▸ **What you should do**:
Lines to return, exactly: from the line with "## Getting Started" to the line with "无论身在何处，回家永远是一种特别的感觉，仿佛是回到了生命的源头。" in the entries below, both included.

▸ **Dataset content**:
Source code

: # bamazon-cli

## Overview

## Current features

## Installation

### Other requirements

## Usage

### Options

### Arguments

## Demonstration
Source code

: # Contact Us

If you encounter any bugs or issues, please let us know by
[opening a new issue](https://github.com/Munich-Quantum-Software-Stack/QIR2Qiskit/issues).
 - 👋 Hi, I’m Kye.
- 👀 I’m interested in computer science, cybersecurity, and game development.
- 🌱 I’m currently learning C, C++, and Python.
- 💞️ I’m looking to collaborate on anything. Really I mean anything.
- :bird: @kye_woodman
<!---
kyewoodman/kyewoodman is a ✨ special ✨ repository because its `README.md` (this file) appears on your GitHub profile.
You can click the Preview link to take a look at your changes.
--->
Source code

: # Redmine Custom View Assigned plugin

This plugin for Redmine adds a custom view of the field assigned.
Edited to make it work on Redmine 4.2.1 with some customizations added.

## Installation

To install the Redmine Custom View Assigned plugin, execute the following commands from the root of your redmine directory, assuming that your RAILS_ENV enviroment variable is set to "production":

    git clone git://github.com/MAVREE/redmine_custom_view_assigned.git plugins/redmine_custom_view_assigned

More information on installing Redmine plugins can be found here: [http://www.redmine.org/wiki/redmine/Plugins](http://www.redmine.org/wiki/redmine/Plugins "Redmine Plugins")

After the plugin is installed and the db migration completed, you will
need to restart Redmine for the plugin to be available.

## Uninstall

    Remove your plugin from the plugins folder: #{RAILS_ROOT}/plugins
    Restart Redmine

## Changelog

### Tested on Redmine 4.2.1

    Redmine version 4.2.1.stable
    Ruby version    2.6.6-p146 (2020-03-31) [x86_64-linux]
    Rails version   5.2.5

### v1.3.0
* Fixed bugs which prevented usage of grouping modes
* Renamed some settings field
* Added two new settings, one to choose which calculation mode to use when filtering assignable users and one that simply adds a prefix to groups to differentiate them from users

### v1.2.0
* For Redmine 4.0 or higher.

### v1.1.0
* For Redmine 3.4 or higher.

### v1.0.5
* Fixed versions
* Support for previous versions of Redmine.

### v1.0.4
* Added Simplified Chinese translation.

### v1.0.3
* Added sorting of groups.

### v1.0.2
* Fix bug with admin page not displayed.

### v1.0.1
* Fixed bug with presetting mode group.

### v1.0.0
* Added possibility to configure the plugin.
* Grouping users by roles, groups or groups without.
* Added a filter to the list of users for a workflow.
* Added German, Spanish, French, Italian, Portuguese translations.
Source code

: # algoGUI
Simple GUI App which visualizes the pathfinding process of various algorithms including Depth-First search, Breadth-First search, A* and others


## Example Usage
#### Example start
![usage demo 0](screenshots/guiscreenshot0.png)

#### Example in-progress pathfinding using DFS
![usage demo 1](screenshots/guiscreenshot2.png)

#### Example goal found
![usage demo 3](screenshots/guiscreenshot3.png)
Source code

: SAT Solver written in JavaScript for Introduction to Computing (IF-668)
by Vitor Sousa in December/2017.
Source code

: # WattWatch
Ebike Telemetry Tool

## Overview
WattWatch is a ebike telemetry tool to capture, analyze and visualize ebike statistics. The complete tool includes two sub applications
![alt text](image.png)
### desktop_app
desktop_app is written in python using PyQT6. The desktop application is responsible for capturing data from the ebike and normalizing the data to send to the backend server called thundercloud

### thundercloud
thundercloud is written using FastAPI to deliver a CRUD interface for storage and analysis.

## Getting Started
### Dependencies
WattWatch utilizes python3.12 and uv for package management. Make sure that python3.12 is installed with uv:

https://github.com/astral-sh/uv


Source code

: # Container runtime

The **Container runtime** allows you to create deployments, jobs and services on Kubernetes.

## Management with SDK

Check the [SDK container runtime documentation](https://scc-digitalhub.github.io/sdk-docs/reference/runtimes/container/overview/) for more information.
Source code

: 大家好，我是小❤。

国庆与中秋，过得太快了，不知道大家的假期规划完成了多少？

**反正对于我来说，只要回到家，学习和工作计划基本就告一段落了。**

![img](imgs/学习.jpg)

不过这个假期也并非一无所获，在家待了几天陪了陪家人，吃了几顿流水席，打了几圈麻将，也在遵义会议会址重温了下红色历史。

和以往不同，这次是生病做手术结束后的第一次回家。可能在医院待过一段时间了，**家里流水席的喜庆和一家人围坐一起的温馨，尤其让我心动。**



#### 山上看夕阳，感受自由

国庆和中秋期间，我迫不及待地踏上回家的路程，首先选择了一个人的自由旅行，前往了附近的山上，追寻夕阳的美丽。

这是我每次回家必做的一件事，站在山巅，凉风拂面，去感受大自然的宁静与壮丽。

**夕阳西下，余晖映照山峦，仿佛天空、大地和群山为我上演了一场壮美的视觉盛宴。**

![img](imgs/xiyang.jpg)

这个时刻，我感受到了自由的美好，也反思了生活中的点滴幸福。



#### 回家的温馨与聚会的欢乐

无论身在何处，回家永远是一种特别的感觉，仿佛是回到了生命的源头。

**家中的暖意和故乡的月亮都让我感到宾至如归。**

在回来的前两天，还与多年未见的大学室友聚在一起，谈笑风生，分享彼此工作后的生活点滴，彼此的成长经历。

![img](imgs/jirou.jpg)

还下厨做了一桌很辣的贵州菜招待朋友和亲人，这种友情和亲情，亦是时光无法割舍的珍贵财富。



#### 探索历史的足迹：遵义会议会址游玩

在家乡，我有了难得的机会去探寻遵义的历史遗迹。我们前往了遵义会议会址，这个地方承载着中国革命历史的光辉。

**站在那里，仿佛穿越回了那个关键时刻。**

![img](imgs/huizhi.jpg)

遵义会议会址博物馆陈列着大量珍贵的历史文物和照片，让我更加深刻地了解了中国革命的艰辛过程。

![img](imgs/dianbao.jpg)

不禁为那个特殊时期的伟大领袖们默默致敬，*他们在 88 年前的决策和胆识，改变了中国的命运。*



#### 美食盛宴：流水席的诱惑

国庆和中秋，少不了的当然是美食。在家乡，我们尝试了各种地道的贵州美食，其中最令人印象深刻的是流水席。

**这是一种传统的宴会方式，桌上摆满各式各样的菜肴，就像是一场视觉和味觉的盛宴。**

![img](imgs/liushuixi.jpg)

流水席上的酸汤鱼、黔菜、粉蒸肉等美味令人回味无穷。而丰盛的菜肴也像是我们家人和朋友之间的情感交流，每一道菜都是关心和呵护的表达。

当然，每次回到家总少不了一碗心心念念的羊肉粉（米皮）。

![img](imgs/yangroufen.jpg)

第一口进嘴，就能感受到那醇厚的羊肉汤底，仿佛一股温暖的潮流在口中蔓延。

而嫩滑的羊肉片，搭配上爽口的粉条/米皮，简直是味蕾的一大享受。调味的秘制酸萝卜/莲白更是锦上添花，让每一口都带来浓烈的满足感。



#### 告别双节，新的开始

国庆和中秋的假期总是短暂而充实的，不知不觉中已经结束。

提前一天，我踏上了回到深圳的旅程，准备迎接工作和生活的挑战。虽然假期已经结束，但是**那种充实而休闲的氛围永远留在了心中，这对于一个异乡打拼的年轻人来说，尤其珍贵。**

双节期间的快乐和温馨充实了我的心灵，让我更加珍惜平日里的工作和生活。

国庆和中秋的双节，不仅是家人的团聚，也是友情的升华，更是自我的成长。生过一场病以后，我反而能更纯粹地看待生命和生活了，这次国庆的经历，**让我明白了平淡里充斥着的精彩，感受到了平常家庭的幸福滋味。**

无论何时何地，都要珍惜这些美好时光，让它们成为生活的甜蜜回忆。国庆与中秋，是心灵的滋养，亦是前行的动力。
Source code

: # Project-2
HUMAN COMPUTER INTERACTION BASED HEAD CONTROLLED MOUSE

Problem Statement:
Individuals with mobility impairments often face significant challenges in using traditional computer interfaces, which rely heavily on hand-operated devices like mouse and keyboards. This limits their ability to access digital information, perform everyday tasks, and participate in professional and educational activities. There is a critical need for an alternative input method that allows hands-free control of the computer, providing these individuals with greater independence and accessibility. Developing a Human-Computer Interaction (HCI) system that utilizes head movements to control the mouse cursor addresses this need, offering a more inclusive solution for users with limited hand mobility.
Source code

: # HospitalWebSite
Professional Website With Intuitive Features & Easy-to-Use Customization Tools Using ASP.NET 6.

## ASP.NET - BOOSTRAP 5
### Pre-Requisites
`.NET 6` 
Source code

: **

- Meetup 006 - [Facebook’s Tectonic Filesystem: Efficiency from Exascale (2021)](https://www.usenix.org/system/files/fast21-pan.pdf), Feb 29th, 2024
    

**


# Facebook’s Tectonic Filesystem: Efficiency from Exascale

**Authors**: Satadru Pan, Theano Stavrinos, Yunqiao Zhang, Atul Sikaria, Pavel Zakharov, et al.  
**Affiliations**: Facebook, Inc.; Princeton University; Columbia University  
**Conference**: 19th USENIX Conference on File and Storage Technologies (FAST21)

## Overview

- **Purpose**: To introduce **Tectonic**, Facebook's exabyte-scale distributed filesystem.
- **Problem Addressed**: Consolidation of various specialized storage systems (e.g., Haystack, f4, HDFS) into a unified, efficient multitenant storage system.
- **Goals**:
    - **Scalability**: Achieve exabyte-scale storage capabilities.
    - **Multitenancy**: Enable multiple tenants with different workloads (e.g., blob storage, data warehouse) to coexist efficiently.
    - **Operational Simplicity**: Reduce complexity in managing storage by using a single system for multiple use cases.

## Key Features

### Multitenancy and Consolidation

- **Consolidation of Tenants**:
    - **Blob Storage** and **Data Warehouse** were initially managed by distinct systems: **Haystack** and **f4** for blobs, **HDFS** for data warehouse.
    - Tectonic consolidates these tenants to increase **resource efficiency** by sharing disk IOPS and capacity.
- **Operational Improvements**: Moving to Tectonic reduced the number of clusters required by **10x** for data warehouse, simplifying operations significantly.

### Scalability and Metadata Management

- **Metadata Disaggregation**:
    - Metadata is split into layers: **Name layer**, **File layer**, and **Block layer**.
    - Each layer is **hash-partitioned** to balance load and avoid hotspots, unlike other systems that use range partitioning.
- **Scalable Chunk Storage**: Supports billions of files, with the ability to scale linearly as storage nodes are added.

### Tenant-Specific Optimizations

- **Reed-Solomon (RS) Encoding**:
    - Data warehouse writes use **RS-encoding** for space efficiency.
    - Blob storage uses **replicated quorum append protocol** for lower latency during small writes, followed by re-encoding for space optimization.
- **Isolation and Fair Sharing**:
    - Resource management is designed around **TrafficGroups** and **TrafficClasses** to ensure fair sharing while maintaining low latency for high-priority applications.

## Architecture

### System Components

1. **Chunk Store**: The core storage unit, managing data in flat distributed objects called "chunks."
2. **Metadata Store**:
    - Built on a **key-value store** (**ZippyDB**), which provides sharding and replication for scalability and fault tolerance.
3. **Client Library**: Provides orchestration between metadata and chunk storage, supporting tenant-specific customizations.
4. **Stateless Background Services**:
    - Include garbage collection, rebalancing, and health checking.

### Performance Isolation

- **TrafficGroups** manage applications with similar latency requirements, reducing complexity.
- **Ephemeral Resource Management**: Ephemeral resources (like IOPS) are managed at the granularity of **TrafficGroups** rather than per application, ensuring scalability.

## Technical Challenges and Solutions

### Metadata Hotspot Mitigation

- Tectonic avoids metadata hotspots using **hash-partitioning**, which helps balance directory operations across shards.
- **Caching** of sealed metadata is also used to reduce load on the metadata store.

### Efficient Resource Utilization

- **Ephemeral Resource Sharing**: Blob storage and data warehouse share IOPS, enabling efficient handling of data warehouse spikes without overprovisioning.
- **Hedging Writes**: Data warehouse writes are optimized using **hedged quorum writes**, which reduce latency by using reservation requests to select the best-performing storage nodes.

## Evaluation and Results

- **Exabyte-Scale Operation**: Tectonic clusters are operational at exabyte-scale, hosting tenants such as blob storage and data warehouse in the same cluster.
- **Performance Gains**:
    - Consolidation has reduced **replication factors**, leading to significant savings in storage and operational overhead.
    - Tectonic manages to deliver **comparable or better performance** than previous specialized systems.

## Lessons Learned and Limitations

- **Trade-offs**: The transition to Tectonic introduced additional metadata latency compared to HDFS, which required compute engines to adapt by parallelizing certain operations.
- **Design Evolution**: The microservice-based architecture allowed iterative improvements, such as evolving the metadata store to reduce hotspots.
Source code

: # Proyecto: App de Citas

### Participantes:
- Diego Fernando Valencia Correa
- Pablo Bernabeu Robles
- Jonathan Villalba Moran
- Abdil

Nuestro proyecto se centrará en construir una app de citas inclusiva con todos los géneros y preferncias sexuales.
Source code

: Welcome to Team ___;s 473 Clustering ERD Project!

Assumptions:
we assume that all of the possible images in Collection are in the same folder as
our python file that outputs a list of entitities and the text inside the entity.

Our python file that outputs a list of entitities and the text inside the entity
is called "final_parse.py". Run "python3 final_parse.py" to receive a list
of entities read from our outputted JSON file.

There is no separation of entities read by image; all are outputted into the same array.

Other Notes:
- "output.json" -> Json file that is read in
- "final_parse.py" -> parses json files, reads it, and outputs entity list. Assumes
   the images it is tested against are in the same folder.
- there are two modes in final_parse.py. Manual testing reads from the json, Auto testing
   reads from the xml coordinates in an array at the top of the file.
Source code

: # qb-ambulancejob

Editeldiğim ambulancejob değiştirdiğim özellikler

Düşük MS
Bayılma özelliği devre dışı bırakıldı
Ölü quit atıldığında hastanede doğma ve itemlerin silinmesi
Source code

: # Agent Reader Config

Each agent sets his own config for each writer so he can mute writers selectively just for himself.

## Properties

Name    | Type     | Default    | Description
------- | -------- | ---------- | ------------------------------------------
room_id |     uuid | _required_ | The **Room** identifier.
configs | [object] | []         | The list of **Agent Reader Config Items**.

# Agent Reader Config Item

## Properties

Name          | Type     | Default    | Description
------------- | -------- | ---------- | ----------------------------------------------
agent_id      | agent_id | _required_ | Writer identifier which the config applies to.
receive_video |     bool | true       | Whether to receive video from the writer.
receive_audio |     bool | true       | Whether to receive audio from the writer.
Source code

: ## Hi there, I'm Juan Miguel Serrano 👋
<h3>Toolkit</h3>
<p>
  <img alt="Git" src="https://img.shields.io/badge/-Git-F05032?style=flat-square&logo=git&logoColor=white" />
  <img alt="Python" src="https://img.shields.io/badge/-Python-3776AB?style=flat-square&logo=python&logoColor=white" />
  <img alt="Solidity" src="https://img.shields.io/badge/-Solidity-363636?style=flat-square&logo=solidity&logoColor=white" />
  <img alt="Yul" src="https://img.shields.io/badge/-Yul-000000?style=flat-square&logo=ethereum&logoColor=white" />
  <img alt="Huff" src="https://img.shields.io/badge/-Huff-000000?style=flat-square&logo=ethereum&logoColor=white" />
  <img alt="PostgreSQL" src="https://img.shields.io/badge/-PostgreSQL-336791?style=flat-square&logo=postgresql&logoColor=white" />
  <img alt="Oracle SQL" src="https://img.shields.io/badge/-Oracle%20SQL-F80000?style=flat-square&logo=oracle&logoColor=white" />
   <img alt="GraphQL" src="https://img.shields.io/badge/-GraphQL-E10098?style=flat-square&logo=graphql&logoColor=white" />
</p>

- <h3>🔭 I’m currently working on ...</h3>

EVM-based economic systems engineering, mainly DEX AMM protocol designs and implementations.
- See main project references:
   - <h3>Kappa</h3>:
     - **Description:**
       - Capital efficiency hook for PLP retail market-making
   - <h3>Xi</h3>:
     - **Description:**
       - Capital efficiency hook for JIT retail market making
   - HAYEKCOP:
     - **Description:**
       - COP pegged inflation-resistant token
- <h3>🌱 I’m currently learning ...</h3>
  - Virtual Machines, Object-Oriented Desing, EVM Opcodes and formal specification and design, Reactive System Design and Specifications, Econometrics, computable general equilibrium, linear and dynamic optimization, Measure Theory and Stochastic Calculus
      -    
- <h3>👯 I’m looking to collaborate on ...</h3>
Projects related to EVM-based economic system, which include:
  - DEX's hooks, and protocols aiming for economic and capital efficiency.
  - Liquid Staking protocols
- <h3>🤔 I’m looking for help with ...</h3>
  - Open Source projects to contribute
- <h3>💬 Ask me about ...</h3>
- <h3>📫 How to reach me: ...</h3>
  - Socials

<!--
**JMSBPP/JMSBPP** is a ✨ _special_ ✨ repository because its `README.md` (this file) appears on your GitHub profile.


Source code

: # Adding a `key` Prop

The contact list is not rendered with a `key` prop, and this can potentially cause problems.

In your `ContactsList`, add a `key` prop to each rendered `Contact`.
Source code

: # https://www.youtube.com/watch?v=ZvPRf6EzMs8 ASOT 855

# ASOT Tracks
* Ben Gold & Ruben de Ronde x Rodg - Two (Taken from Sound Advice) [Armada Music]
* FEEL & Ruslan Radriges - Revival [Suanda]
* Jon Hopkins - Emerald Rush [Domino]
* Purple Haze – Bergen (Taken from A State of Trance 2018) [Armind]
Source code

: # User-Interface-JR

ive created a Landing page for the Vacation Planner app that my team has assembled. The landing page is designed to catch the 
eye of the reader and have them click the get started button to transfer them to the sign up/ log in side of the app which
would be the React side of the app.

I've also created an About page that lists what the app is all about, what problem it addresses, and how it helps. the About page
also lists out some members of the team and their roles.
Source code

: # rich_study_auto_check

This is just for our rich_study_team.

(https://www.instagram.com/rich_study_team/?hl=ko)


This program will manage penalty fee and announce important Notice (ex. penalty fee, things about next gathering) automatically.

▸ **Problem solution**:
## Getting Started
### Dependencies
WattWatch utilizes python3.12 and uv for package management. Make sure that python3.12 is installed with uv:

https://github.com/astral-sh/uv


Source code

: # Container runtime

The **Container runtime** allows you to create deployments, jobs and services on Kubernetes.

## Management with SDK

Check the [SDK container runtime documentation](https://scc-digitalhub.github.io/sdk-docs/reference/runtimes/container/overview/) for more information.
Source code

: 大家好，我是小❤。

国庆与中秋，过得太快了，不知道大家的假期规划完成了多少？

**反正对于我来说，只要回到家，学习和工作计划基本就告一段落了。**

![img](imgs/学习.jpg)

不过这个假期也并非一无所获，在家待了几天陪了陪家人，吃了几顿流水席，打了几圈麻将，也在遵义会议会址重温了下红色历史。

和以往不同，这次是生病做手术结束后的第一次回家。可能在医院待过一段时间了，**家里流水席的喜庆和一家人围坐一起的温馨，尤其让我心动。**



#### 山上看夕阳，感受自由

国庆和中秋期间，我迫不及待地踏上回家的路程，首先选择了一个人的自由旅行，前往了附近的山上，追寻夕阳的美丽。

这是我每次回家必做的一件事，站在山巅，凉风拂面，去感受大自然的宁静与壮丽。

**夕阳西下，余晖映照山峦，仿佛天空、大地和群山为我上演了一场壮美的视觉盛宴。**

![img](imgs/xiyang.jpg)

这个时刻，我感受到了自由的美好，也反思了生活中的点滴幸福。



#### 回家的温馨与聚会的欢乐

无论身在何处，回家永远是一种特别的感觉，仿佛是回到了生命的源头。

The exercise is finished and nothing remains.